Barolet Daniel, Boucher Annie
RoseLab Skin Optics Research Laboratory, Montreal, Quebec, Canada H3R 3L5.
Lasers Surg Med. 2010 Feb;42(2):171-8. doi: 10.1002/lsm.20886.
An alternative approach in the treatment of acne vulgaris is photodynamic therapy (PDT) that uses light and aminolevulinic acid (ALA)-induced protoporphyrin IX (PpIX) production to eradicate Propionibacterium acnes found in acne lesions. PpIX formation is dependent on ALA percutaneaous penetration. In this study, to enhance ALA penetration and subsequent accumulation of PpIX, skin temperature was increased with radiant infrared (IR) prior to ALA-PDT application and compared to ALA-PDT alone in the treatment of inflammatory acne.

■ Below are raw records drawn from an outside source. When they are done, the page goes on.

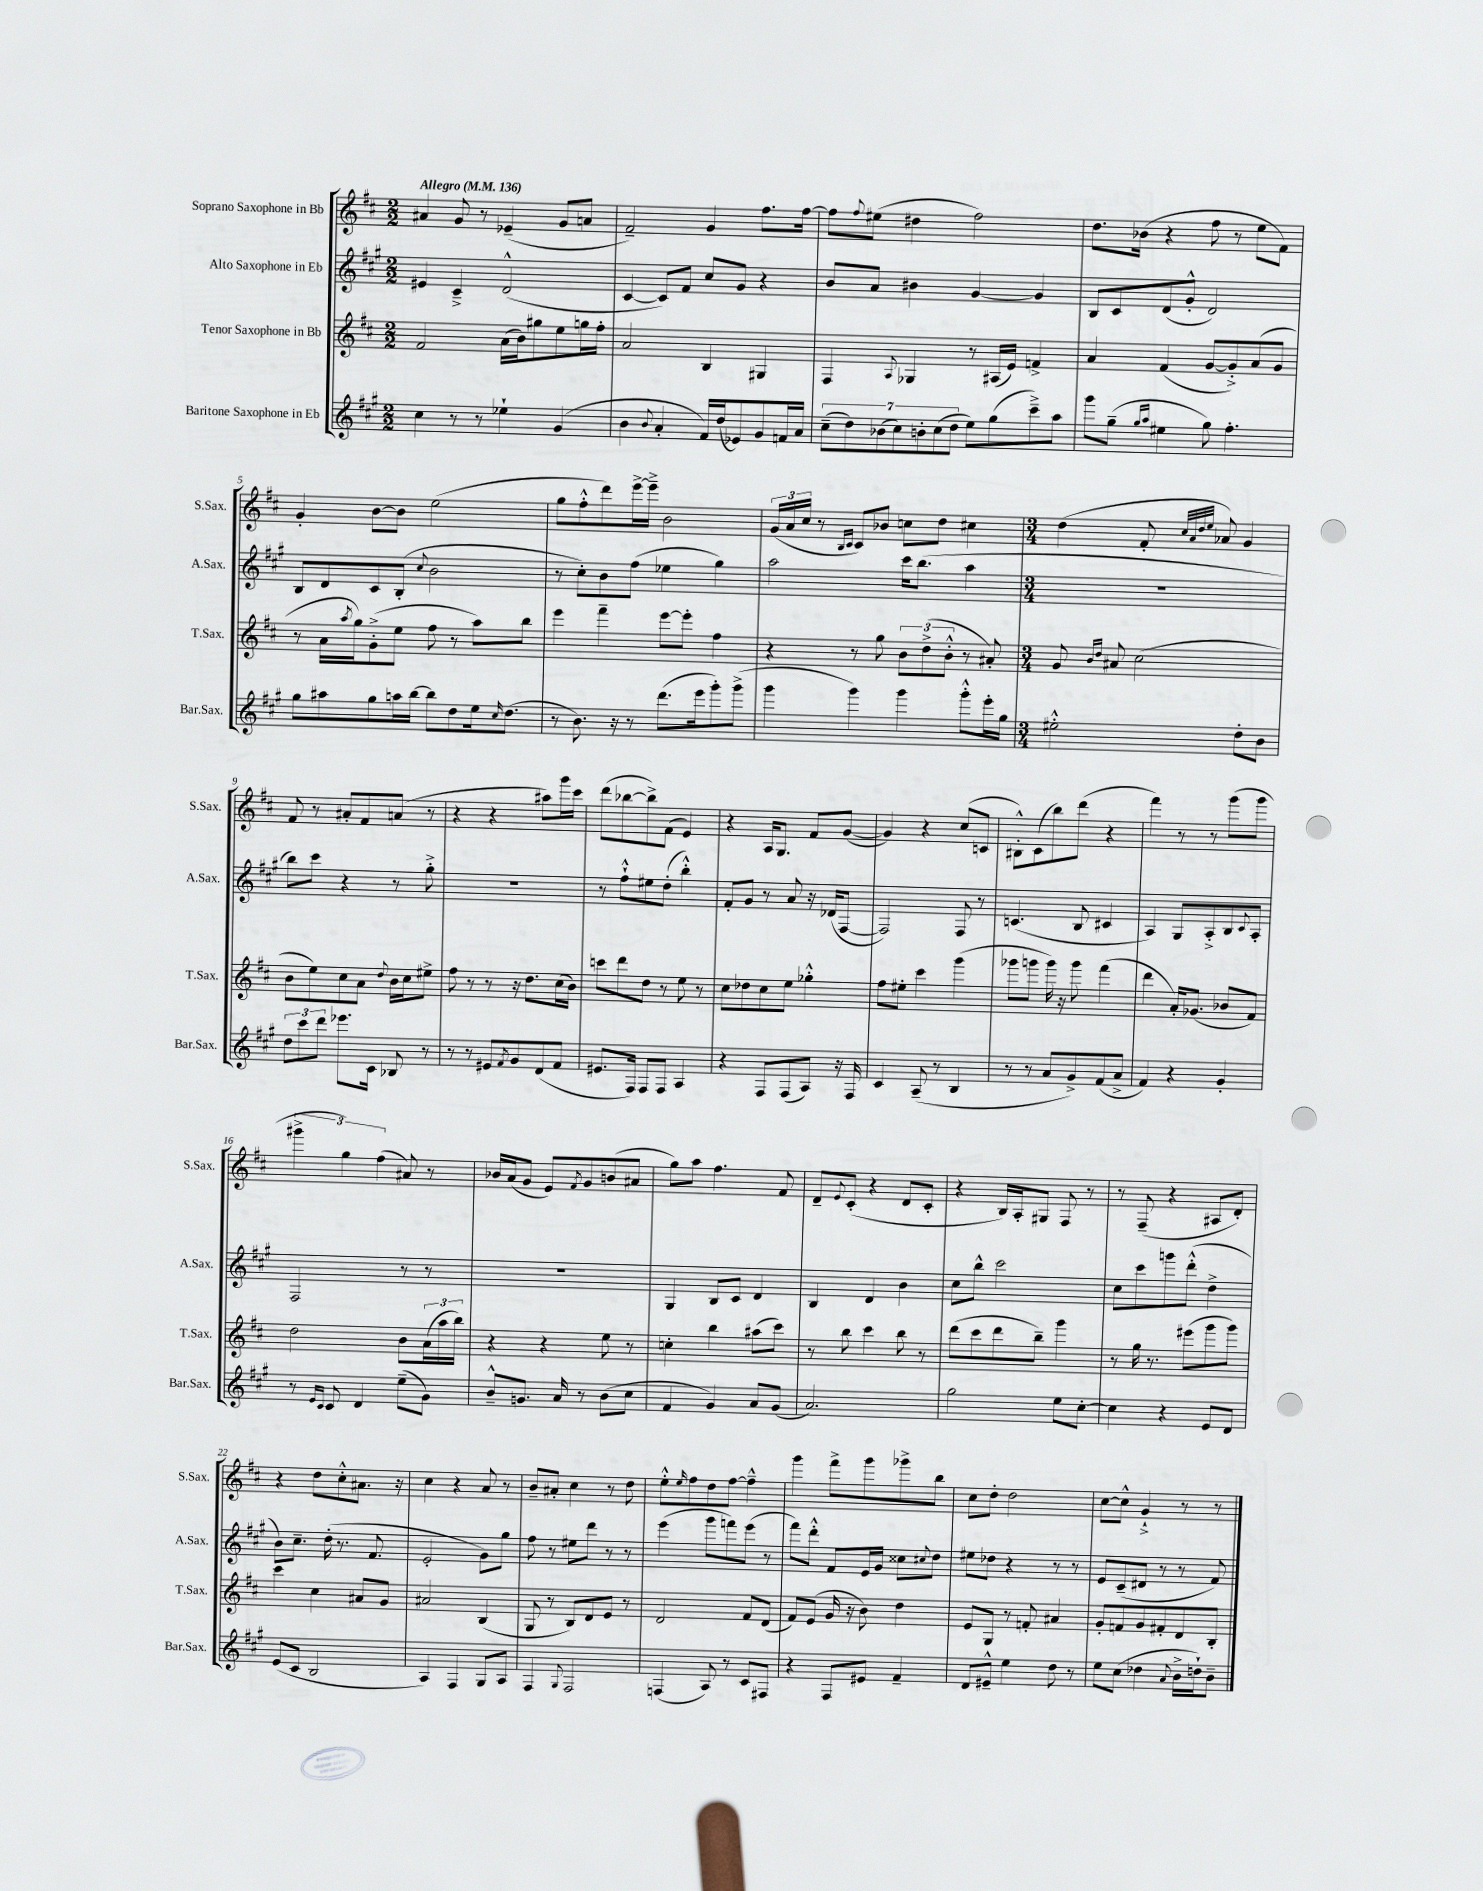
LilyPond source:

<<
\new StaffGroup <<
\new Staff = "s0" \with { instrumentName = "Soprano Saxophone in Bb" shortInstrumentName = "S.Sax." } {
    \clef treble \key d \major \numericTimeSignature \time 2/2 \tempo "Allegro" 4 = 136
    ais'4 g'8 r8 ees'4--( g'8 a'8 |
    fis'2--) g'4 fis''8. fis''16~ |
    fis''8 \appoggiatura { fis''8 } eis''8( dis''4 fis''2) |
    d''8. bes'16( r4 fis''8 r8 e''8 fis'8) |
    g'4-. b'8~ b'8 e''2( |
    g''8 fis''8-.-^ d'''8) e'''16~-> e'''16---> b'2 |
    \tuplet 3/2 { g'16( a'16 cis''16 } r8 \grace { b16 cis'16 } cis'8) bes'8 c''8 d''8 cis''4 |
    \numericTimeSignature \time 3/4 d''4( fis'8-. \grace { cis''32 a'32 d''32 e''32 } aes'8) g'4 |
    fis'8 r8 ais'8-. fis'8 a'8( r8 |
    r4 r4 ais''8) g'''16 cis'''16 |
    d'''8( bes''8~ bes''8->) fis'8( e'4) |
    r4 a16 g8. fis'8 g'8~( |
    g'4) r4 cis''8( c'8 |
    bis8-.-^) cis'8( b''8) d'''8( r4 |
    fis'''4) r8 r8 g'''8( g'''8 |
    \tuplet 3/2 { gis'''4-> g''4) fis''4( } ais'8) r8 |
    bes'16 a'16( g'8 e'8) \acciaccatura { fis'8 } g'8 b'8( ais'8 |
    g''8) a''8 fis''4. fis'8 |
    d'8-- \appoggiatura { e'8 } cis'8-.( r4 d'8 cis'8-. |
    r4 b16) a16-. gis8 fis8 r8 |
    r8 fis8--( r4 ais8 d'8-.) |
    r4 d''8 cis''8-.-^ ais'8. r16 |
    cis''4 r4 a'8 r8 |
    b'8-- ais'8-. cis''4 r8 d''8 |
    e''8-.-^ \grace { e''16 } fis''8 d''8 fis''8~ fis''4---^ |
    g'''4 fis'''8-> g'''8 ges'''8-> b''8 |
    cis''8 d''8-. d''2 |
    cis''8~ cis''8-^ g'4-!-> r8 r8 \bar "|." |
}
\new Staff = "s1" \with { instrumentName = "Alto Saxophone in Eb" shortInstrumentName = "A.Sax." } {
    \clef treble \key a \major \numericTimeSignature \time 2/2
    eis'4 cis'4---> d'2-^( |
    cis'4~ cis'8) fis'8 cis''8 gis'8 r4 |
    b'8 a'8 bis'4 gis'4~ gis'4 |
    b8 cis'8 d'8( gis'8-.-^ d'2) |
    b8 d'8 cis'8 b8-.( \appoggiatura { cis''8 } b'2 |
    r8 cis''8-.) b'8 fis''8( ees''4 gis''4) |
    a''2 cis'''16 b''8.( a''4 |
    \numericTimeSignature \time 3/4 R2. |
    b''8) cis'''8 r4 r8 gis''8-.-> |
    R2. |
    r8 fis''8-!-^ eis''8 d''8-.( b''4-.-^) |
    fis'8-. gis'8 r8 a'8 r16 des'16( fis8~ |
    fis2) fis8 r8 |
    c'4.( b8 cis'4 |
    a4) gis8 a8-.-> b8 \appoggiatura { cis'8 } a8-. |
    fis2 r8 r8 |
    R2. |
    gis4 b8 cis'8 d'4 |
    b4 d'4 b'4 |
    cis''8 b''8-^ cis'''2 |
    cis''8 cis'''8 g'''8 d'''8-.-^( d''4-> |
    b'8) cis''8.-- d''16-.( r8. fis'8. |
    e'2-. gis'8) gis''8 |
    fis''8 r8 eis''8 d'''8 r8 r8 |
    e'''4( gis'''8 f'''8) e'''8( r8 |
    fis'''8) d'''8-.-^ fis'8 e'16 gis'16 cisis''8 \appoggiatura { cis''8 } d''8 |
    eis''8 des''8 r4 r8 r8 |
    e'8 cis'8--( dis'8 r8 r8 fis'8) \bar "|." |
}
\new Staff = "s2" \with { instrumentName = "Tenor Saxophone in Bb" shortInstrumentName = "T.Sax." } {
    \clef treble \key d \major \numericTimeSignature \time 2/2
    fis'2 a'16( b'16) gis''8 e''8 g''16 fis''16-. |
    a'2 b4 gis4 |
    fis4 \appoggiatura { a8 } ges4 r8 ais16( e'16) f'4-> |
    a'4 fis'4( g'8~ g'8-.->) a'8( g'8 |
    r8 a'16 \acciaccatura { a''8 } g''16) g'8-.->( e''8 fis''8 r8 a''8) b''8 |
    e'''4 fis'''4-- e'''8~ e'''8-. fis''4 |
    r4 r8 g''8 \tuplet 3/2 { b'8 d''8->( b'8-.-^ } r8 ais'8-.) |
    \numericTimeSignature \time 3/4 g'8 \grace { b'16 d''16 } ais'8 cis''2( |
    b'8 e''8) cis''8 a'8 \appoggiatura { d''8 } b'16 cis''16 eis''8-> |
    fis''8 r8 r8 r16 d''8. cis''16( b'16) |
    c'''8 d'''8 d''8 r8 e''8 r8 |
    cis''8 des''8 cis''8 e''8 ges''4-.-^ |
    fis''8 eis''8-. cis'''4 g'''4( |
    ges'''8 g'''8 g'''16) r16 g'''8 fis'''4( |
    d'''4 a'16-.) ges'8.( bes'8 fis'8) |
    d''2 b'8 \tuplet 3/2 { a'16( a''16 b''16) } |
    r4 r4 e''8 r8 |
    c''4-. b''4 ais''8( cis'''8) |
    r8 b''8 cis'''4 b''8 r8 |
    d'''8( cis'''8 d'''8 b''8--) g'''4 |
    r8 g''16 r8. eis'''8( g'''8 g'''8) |
    cis'''4 cis''4 ais'8 g'8 |
    ais'2 b4( |
    g8 r8 b8) d'8 e'8 r8 |
    d'2 fis'8 d'8( |
    fis'8) e'8( g'16 r16 b'8) d''4 |
    e'8 g8 r8 f'8-. ais'4 |
    g'8-. f'8 g'8 fis'8-. d'8 b8-. \bar "|." |
}
\new Staff = "s3" \with { instrumentName = "Baritone Saxophone in Eb" shortInstrumentName = "Bar.Sax." } {
    \clef treble \key a \major \numericTimeSignature \time 2/2
    cis''4 r8 r8 ees''4-! gis'4( |
    b'4 \appoggiatura { b'8 } a'4-. fis'16) d''16( ees'8) gis'8 f'16 a'16 |
    \tuplet 7/4 { cis''8--( d''8) bes'8( cis''8) b'8-. cis''8( d''8 } e''8) gis''8( cis'''8--->) a''8 |
    gis'''8 gis''8--( \grace { gis''16 a''16 } eis''4 gis''8) fis''4.-. |
    gis''8 ais''8 gis''8 a''16 b''16~ b''8 d''8 e''16 \grace { cis''16 } d''8.( |
    r8 b'8.) r16 r8 d'''8.( e'''16 gis'''8-.) gis'''8->( |
    gis'''4 gis'''4) gis'''4 gis'''8-.-^ e'''16-. gis''16 |
    \numericTimeSignature \time 3/4 eis''2-.-^ d''8-. b'8 |
    \tuplet 3/2 { d''8 cis'''8 d'''8 } ees'''8. cis'16 bes8 r8 |
    r8 r8 eis'8 \acciaccatura { fis'8 } gis'8 d'8( fis'8 |
    eis'8. fis16) fis8 fis8 a4 |
    r4 fis8 fis8( a8) r16 fis16 |
    cis'4 a8--( r8 b4 |
    r8 r8 a'8 gis'8->) fis'8( a'8-> |
    fis'4) r4 gis'4-. |
    r8 \grace { e'16 cis'16 } cis'8 d'4 e''8--( gis'8) |
    b'8---^ g'8. a'16 r8 b'8( cis''8 |
    fis'4 gis'4) a'8 gis'8( |
    a'2.) |
    gis''2 e''8 cis''8~-. |
    cis''4 r4 e'8 d'8 |
    e'8( cis'8 b2 |
    a4) fis4 gis8 a8 |
    fis4 \appoggiatura { gis8 } fis2 |
    f4( a8) r8 cis'8 fis8 |
    r4 fis8 eis'8 fis'4-- |
    d'8 eis'8---^ e''4 d''8 r8 |
    e''8 cis''8( des''4 \appoggiatura { a'8 } b'16-> d''16-!) b'8-- \bar "|." |
}
>>
>>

STUDY DESIGN/MATERIALS AND METHODS: Ten patients exhibiting inflammatory acne with a lesion count of > or =10 were assigned to a split face or split back group. One side was pre-treated for 15 minutes with radiant IR light emitting diode (LED) (970 nm), while the other side was used as control. ALA was then applied after which PDT LED (630 nm) was performed on the entire face or back surface. Blinded lesion counts and clinical global assessment of severity were performed based on digital photographs before and 4 weeks after the PDT procedure.

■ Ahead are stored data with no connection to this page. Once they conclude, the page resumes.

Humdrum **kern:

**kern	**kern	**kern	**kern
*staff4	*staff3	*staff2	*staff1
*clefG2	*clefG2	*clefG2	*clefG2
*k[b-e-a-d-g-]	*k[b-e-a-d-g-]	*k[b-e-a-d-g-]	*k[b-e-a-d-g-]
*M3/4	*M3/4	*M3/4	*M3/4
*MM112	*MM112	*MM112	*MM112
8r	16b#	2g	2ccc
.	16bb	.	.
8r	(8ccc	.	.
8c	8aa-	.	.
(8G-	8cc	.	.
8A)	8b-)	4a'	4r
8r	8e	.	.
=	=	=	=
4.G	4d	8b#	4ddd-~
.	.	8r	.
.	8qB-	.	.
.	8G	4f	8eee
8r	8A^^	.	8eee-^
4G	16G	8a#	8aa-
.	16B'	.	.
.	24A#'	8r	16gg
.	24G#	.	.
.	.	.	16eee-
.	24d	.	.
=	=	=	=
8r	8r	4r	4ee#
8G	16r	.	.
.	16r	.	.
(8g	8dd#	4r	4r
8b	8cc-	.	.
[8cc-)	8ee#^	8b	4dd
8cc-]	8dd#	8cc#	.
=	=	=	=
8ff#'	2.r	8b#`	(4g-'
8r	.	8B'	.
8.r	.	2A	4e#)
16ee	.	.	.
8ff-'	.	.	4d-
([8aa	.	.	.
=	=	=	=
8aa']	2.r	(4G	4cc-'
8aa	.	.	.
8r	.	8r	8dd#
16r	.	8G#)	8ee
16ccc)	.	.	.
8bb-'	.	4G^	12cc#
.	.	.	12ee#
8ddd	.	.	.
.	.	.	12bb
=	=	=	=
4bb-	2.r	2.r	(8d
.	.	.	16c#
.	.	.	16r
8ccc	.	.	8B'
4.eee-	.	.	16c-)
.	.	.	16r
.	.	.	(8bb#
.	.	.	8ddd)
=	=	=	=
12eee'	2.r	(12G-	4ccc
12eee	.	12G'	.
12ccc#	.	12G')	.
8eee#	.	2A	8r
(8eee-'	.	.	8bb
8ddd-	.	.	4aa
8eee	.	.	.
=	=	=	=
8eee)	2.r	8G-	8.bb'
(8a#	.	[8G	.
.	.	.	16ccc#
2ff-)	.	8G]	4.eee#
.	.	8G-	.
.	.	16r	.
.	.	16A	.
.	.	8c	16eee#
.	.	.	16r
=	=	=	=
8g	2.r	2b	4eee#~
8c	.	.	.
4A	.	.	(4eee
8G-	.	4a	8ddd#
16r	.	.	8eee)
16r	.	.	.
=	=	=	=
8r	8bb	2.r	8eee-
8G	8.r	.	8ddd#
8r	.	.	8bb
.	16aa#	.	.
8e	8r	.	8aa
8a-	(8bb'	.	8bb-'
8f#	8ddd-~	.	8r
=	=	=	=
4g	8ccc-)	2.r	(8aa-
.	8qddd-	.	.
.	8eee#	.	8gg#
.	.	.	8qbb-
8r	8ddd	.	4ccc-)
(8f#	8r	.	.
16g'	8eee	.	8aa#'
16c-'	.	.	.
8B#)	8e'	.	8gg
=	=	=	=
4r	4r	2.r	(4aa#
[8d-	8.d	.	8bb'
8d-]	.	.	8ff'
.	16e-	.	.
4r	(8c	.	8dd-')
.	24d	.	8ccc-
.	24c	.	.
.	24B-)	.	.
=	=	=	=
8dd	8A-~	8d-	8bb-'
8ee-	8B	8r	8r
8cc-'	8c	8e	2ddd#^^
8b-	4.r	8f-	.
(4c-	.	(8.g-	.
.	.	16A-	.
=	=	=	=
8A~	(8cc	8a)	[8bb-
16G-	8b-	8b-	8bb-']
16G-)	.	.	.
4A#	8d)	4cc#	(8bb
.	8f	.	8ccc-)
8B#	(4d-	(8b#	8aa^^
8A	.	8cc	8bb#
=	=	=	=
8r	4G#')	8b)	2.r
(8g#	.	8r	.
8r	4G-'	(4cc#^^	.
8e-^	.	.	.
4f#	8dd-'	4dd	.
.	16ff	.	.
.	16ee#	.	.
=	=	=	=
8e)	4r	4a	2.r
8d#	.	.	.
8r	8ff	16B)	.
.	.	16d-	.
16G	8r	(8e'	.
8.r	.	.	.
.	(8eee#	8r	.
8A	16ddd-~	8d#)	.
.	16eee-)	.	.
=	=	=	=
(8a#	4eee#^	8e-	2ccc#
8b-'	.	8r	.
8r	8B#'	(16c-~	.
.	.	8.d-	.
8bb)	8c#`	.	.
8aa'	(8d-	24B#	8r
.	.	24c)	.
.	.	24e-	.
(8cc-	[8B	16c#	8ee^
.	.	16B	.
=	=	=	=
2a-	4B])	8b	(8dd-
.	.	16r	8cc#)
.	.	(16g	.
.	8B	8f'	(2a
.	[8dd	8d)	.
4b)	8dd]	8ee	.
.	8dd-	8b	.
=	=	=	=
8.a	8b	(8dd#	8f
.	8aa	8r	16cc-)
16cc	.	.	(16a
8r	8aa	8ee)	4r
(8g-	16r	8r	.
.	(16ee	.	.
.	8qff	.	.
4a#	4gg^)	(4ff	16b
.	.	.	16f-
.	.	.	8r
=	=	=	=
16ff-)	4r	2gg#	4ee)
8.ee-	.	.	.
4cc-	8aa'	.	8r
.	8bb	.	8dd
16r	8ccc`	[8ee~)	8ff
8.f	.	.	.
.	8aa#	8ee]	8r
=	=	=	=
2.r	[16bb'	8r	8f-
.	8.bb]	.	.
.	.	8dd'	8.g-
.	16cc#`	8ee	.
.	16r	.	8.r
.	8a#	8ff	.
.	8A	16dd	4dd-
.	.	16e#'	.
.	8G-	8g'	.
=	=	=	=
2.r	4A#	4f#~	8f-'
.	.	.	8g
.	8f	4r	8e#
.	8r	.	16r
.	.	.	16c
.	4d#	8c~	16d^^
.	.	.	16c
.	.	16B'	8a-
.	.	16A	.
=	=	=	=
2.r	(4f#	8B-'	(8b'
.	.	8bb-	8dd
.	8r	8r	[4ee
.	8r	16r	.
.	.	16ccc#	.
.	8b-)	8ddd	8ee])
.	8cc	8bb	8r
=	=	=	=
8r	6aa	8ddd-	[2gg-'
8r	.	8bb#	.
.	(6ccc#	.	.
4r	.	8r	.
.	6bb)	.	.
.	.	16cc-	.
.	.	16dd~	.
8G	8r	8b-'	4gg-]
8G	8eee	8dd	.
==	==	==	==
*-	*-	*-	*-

This randomized, controlled, and rater-blinded trial revealed a significant difference in median reduction of inflammatory lesions on the IR pre-treated (73%, 95% confidence interval (CI) 51-81%) versus the control side (38%, 95% CI 8-55%) 1 month after PDT (P<0.0001). Clinical assessment of severity was also significantly lower on the IR-treated side than on the control side (median 1, 95% CI 0.74-1.34 vs. 2, 95% CI 1.17-1.72). No unusual treatment-related adverse effects were observed.
The reported therapeutic effects may be due to enhanced induction of alterations in transcutaneous diffusion kinetics of the photosensitizer at higher skin temperature and/or conversion of ALA to PpIX. Pre-PDT radiant IR LED exposure appears to be a promising method to enhance PDT efficacy for the treatment of acne lesions.
寻常痤疮治疗的一种替代方法是光动力疗法(PDT),该疗法利用光和氨基乙酰丙酸(ALA)诱导的原卟啉IX(PpIX)生成来根除痤疮皮损中发现的痤疮丙酸杆菌。PpIX的形成取决于ALA的经皮渗透。在本研究中,为增强ALA的渗透及随后PpIX的蓄积,在应用ALA-PDT之前用辐射红外线(IR)升高皮肤温度,并与单独使用ALA-PDT治疗炎性痤疮进行比较。
研究设计/材料与方法:10例炎性痤疮皮损计数≥10的患者被分配至面部或背部双侧分组。一侧用辐射红外发光二极管(LED)(970nm)预处理15分钟,另一侧作为对照。然后应用ALA,之后对整个面部或背部进行PDT LED(630nm)照射。基于PDT治疗前和治疗后4周的数码照片进行盲法皮损计数和临床严重程度整体评估。
这项随机、对照且评估者盲法的试验显示,PDT治疗1个月后,IR预处理侧炎性皮损的中位数减少率(73%,95%置信区间(CI)51 - 81%)与对照侧(38%,95%CI 8 - 55%)有显著差异(P<0.000)。IR治疗侧的严重程度临床评估也显著低于对照侧(中位数1,95%CI 0.74 - 1.34 vs. 2,95%CI 1.17 - 1.72)。未观察到异常的治疗相关不良反应。
所报道的治疗效果可能归因于在较高皮肤温度下光敏剂经皮扩散动力学改变的诱导增强和/或ALA向PpIX的转化。PDT前辐射IR LED照射似乎是一种增强PDT治疗痤疮皮损疗效的有前景的方法。